Entre sus herramientas figura Pl@giarism, un software libre desarrollado por la
Universidad de Maastricht para detectar casos de copia en trabajos de alumnos de
Derecho, mediante el que Vickers localiza secuencias de tres palabras que son
exclusivas del autor de El Rey Lear. Es decir, no como “Yes, my lord”, sino
como “eyebrows jutty over”.

Vickers ha trabajado durante décadas la idea de que Shakespeare era, en efecto,


un genio: pero un genio de la colaboración. En su libro del 2002, Shakespeare,
co-author, demostraba que hasta cinco obras canónicas suyas habían sido escritas
colectivamente. La idealización romántica del genio individual también ha
proyectado su luz oscura sobre la figura del estudioso.

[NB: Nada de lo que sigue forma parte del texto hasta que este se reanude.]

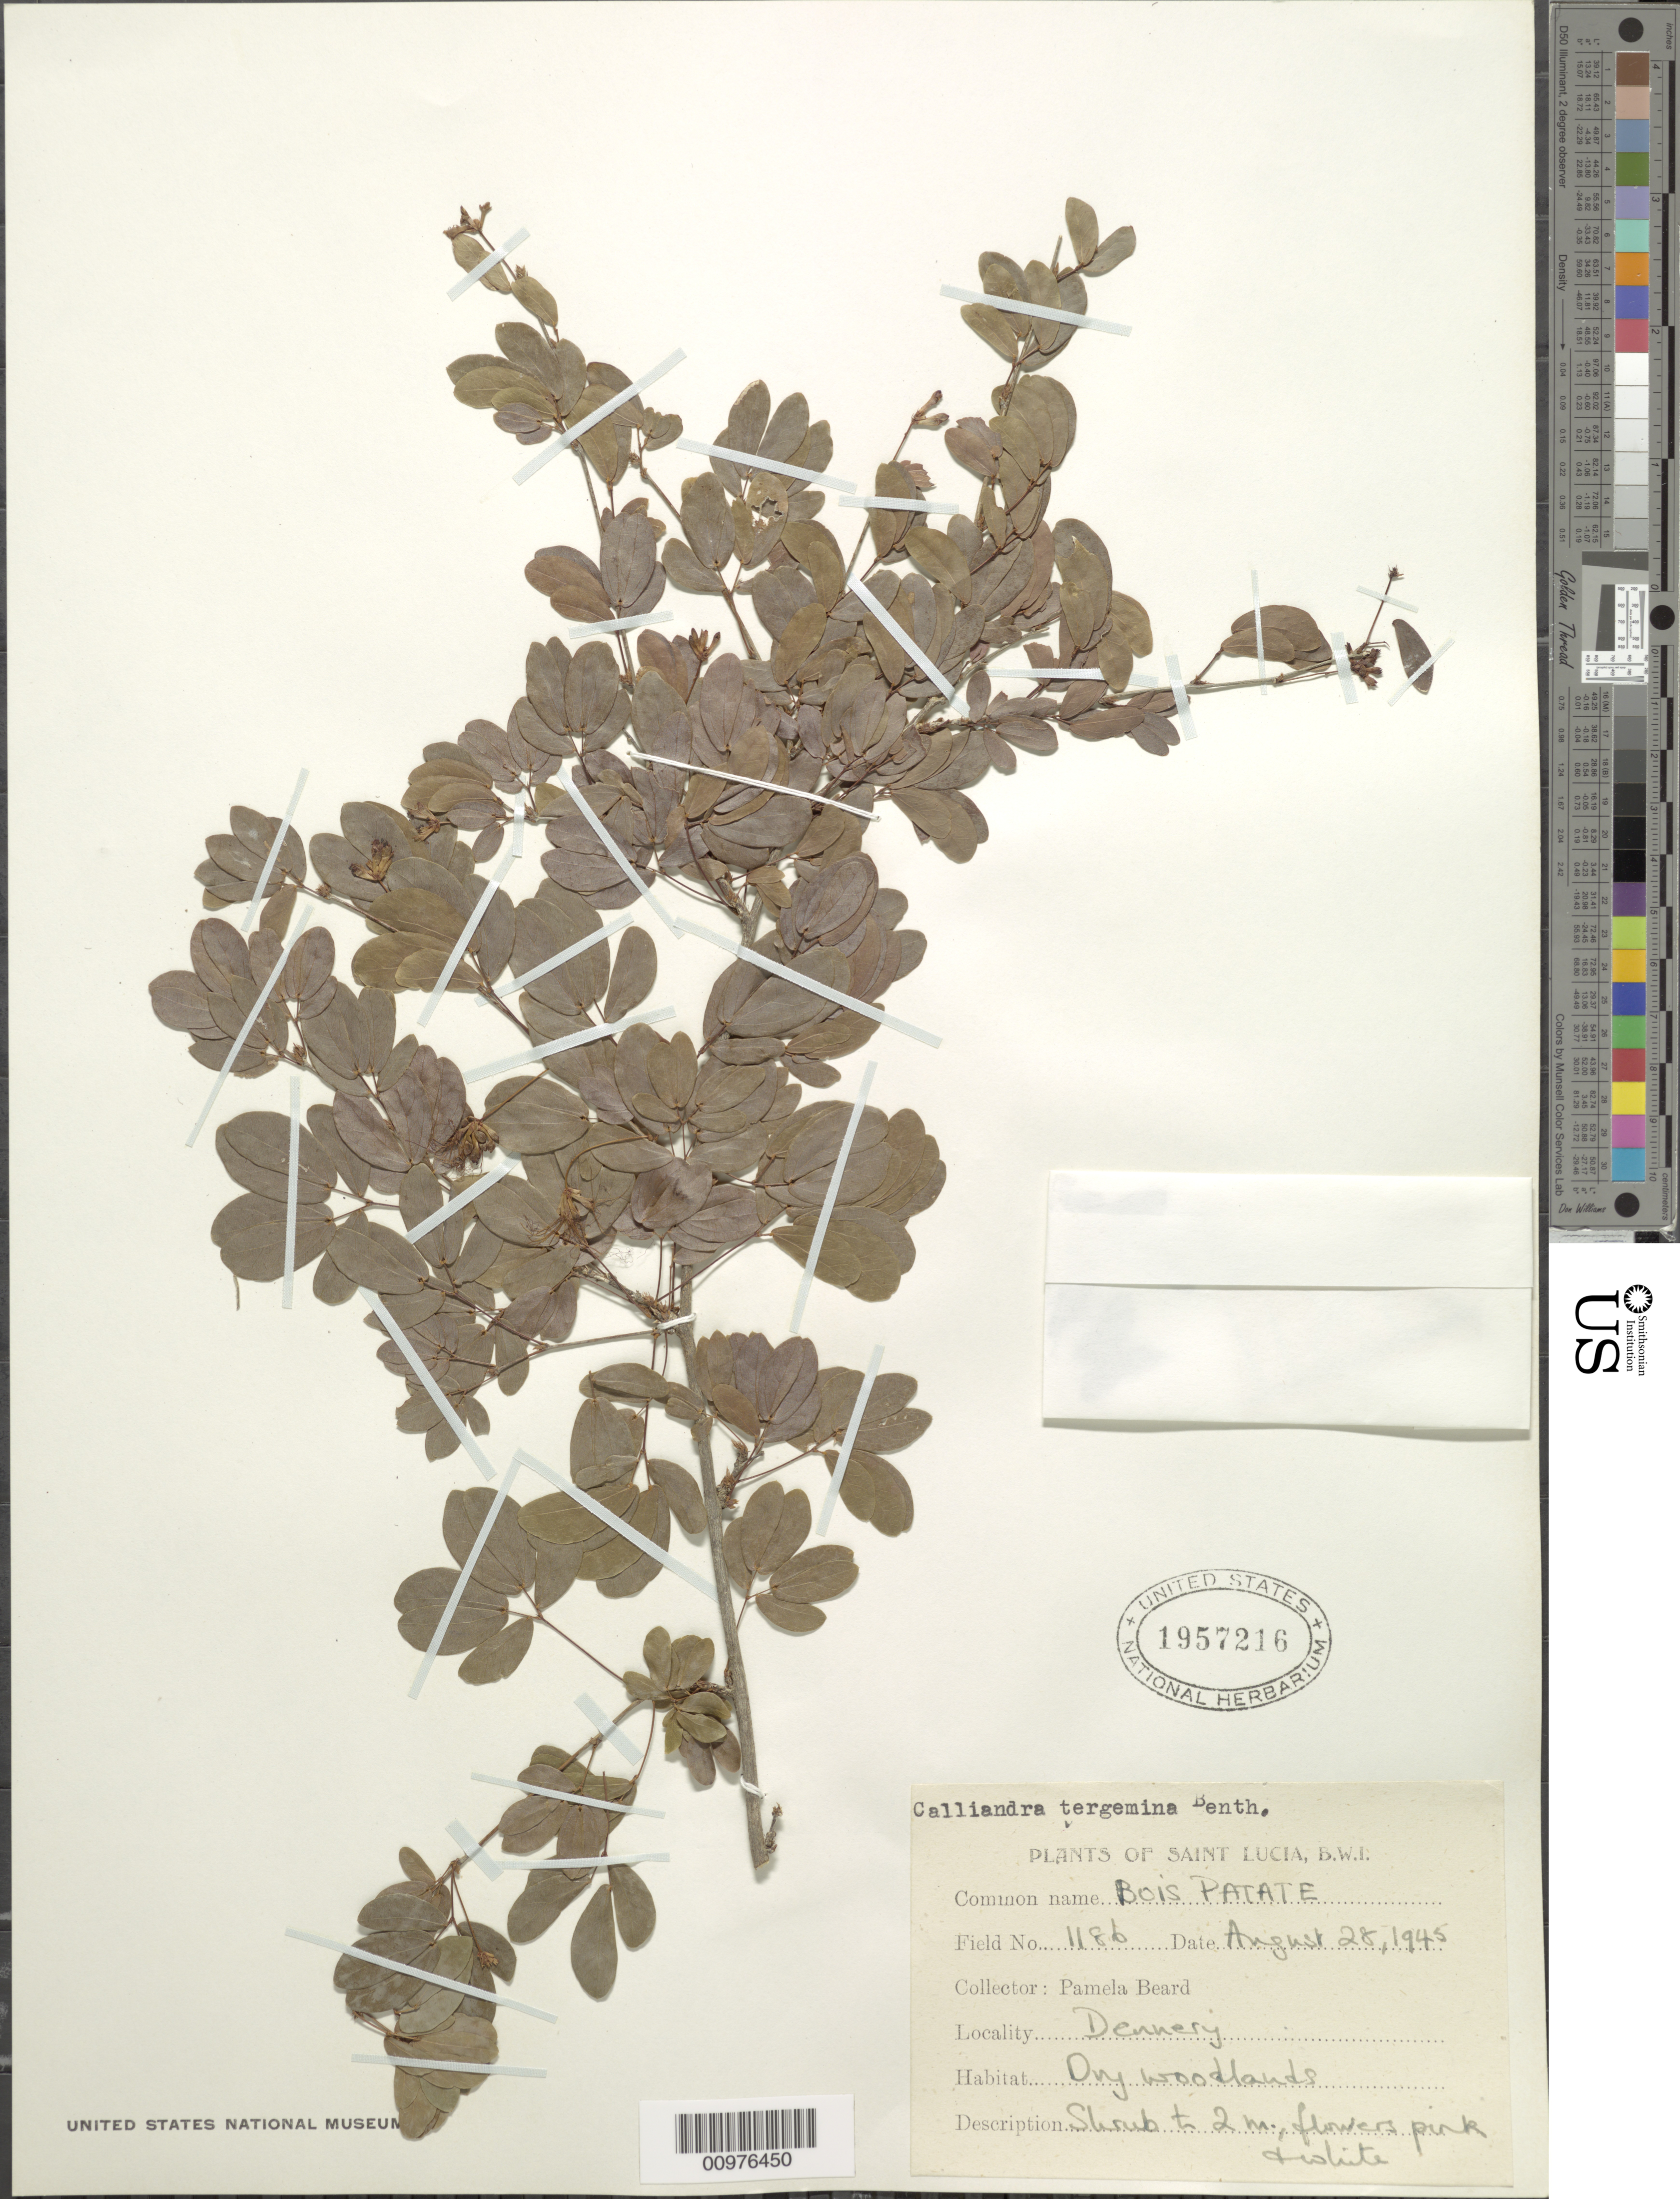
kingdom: Plantae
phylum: Tracheophyta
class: Magnoliopsida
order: Fabales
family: Fabaceae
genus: Calliandra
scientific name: Calliandra tergemina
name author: (L.) Benth.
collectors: P. Beard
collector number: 1186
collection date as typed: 28 Aug 1945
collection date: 1945-08-28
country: St. Lucia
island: St. Lucia I.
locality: Debbery Dry woodlands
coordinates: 0 N, 0 E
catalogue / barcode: US 1957216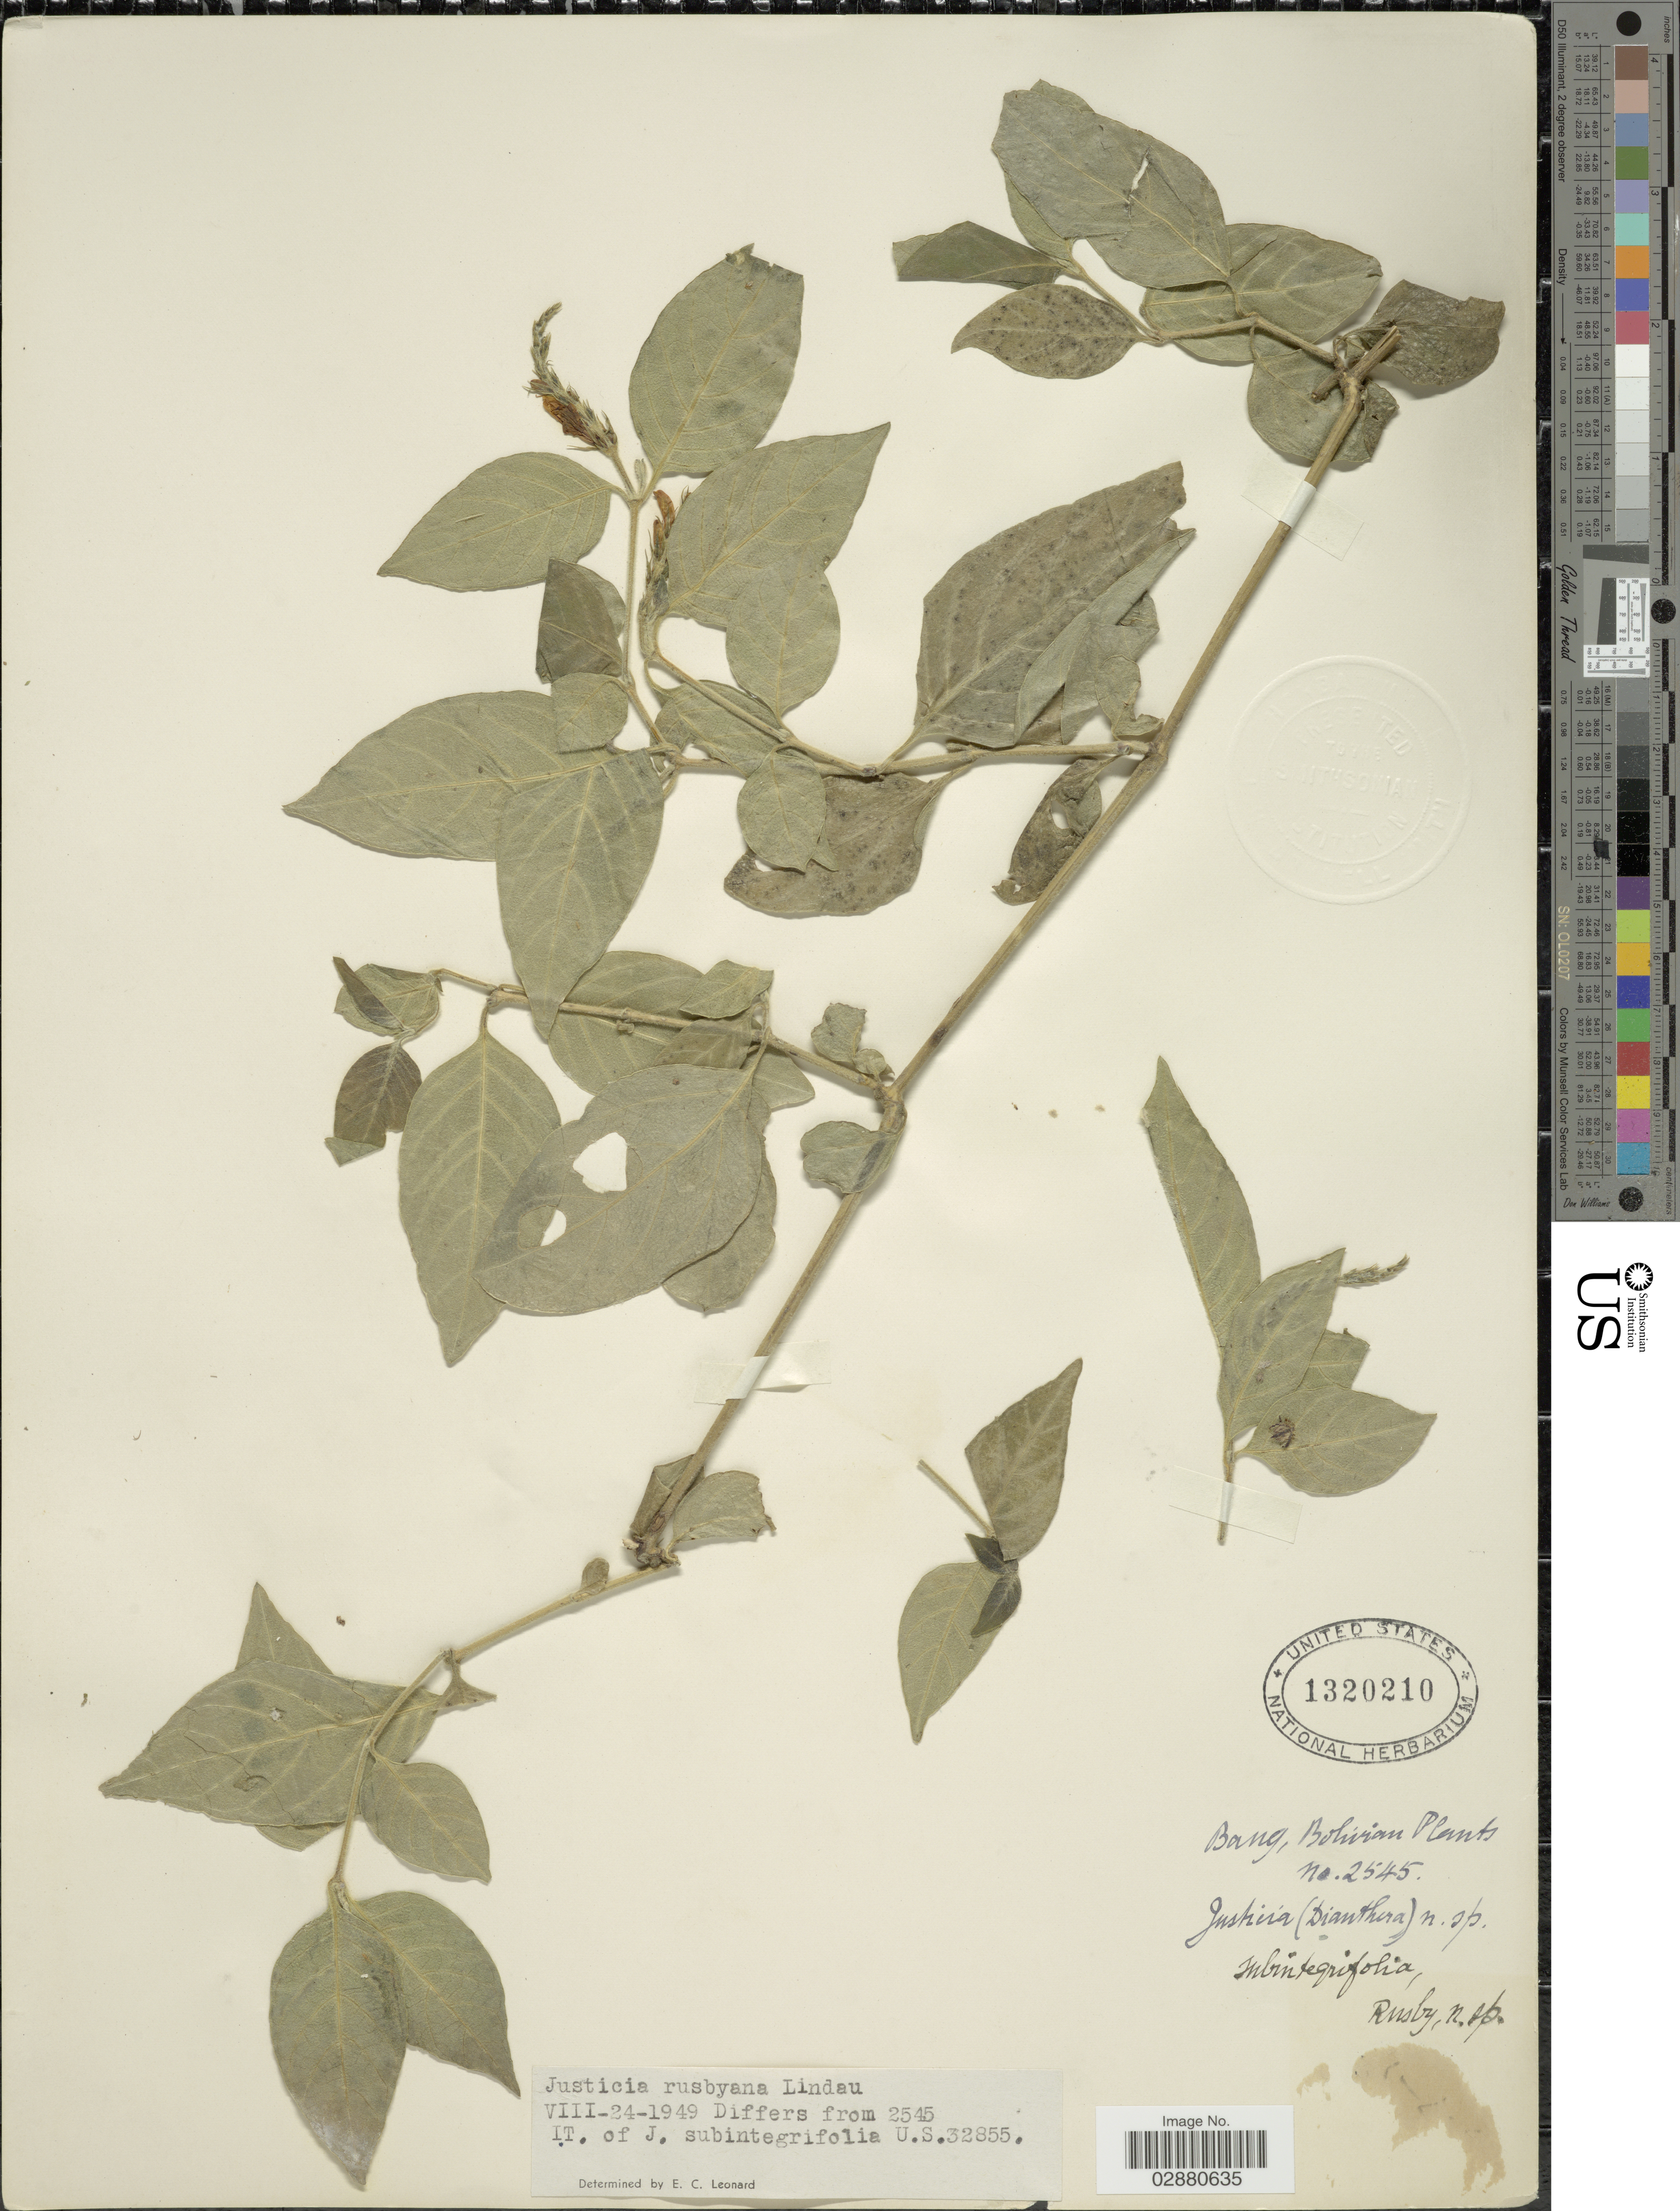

Durante siglos los
profesores han discutido sus hallazgos con alumnos y colegas y han introducido
las aportaciones de sus interlocutores en sus propios textos. En nuestra era
digital, el flujo de información es tan impetuoso que difícilmente podrá uno
discernir entre aquello que leyó de soslayo, entre el magma de datos cotidianos, y
una idea nueva, propia, sin relación genética directa o indirecta con esa textua li-
dad que nos envuelve. Si Homero fueron esos griegos a los que llamamos
Homero; y Shakespeare es la suma de diversas subjetividades que orbitaron
alrededor del William histórico, hay que rescatar los momentos de la modernidad
en que el pensamiento humanístico se construyó en grupo. Desde el Instituto
Warburg o la Escuela de Frankfurt hasta Oulipo, pasando por tantísimos grupos
de investigación, institutos y centros: son varias las genealogías posibles de las
formas de trabajo en red que han proliferado en nuestro cambio de siglo.